__GIVEN ENTRIES__.
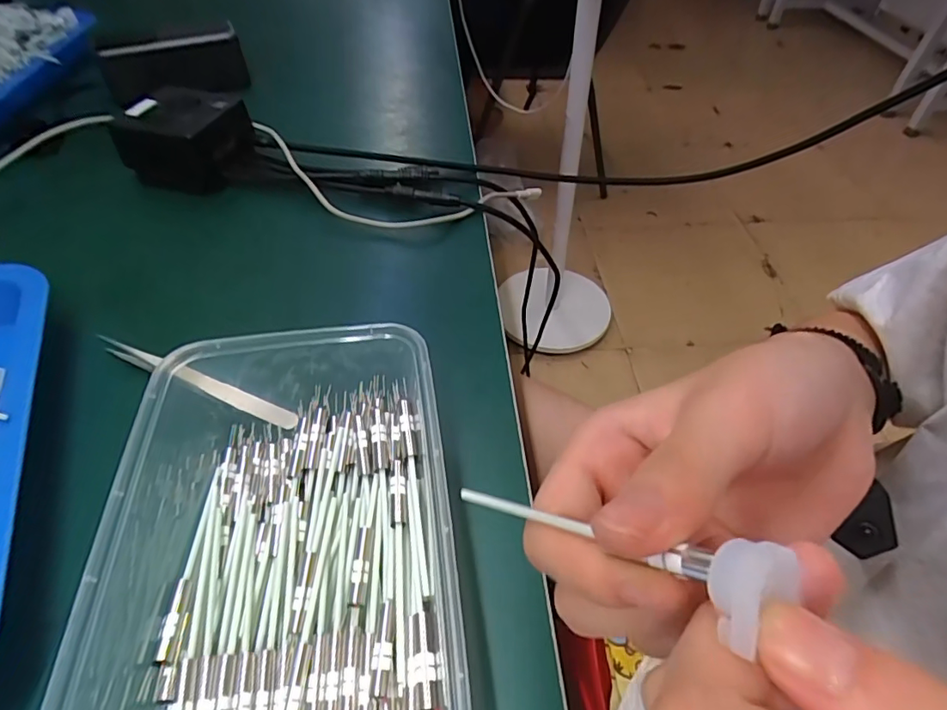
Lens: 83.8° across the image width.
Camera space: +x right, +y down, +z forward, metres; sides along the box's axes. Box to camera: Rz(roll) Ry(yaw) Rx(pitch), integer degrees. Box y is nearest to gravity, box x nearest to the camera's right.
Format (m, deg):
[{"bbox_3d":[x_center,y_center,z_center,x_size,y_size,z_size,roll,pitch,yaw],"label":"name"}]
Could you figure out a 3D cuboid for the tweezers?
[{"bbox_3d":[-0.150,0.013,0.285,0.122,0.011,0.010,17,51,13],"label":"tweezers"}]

--

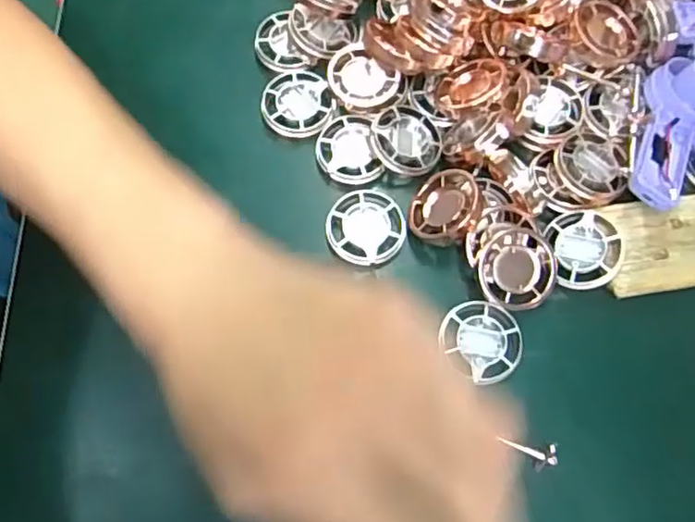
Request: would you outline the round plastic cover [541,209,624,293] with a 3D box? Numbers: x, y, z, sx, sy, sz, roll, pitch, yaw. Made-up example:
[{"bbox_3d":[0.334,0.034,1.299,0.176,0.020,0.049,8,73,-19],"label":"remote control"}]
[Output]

--

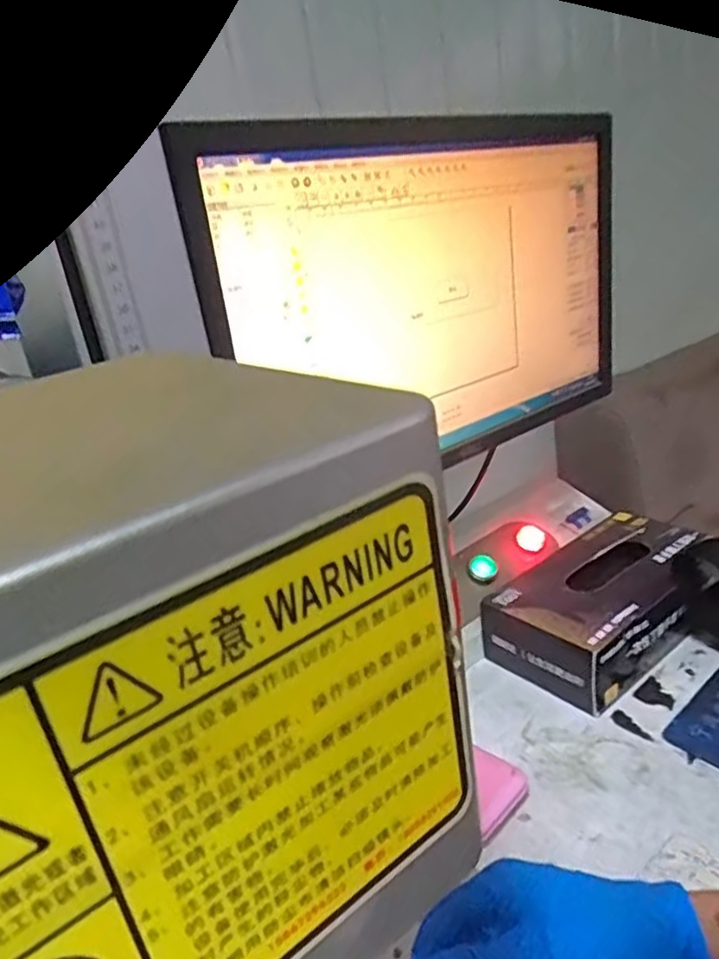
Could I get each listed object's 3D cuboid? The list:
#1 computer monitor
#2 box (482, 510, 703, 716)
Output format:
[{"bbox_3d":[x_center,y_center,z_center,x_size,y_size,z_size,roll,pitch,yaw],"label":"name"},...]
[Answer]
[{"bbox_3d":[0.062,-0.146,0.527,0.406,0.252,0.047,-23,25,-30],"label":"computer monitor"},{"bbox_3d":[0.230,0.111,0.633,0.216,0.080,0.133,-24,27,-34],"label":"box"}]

__WHAT TO WORK ON__.
Your answer must consist of every line from the listing that holds the string "name".

__ANSWER BOX__.
[{"bbox_3d":[x_center,y_center,z_center,x_size,y_size,z_size,roll,pitch,yaw],"label":"name"}]
[{"bbox_3d":[x_center,y_center,z_center,x_size,y_size,z_size,roll,pitch,yaw],"label":"name"},...]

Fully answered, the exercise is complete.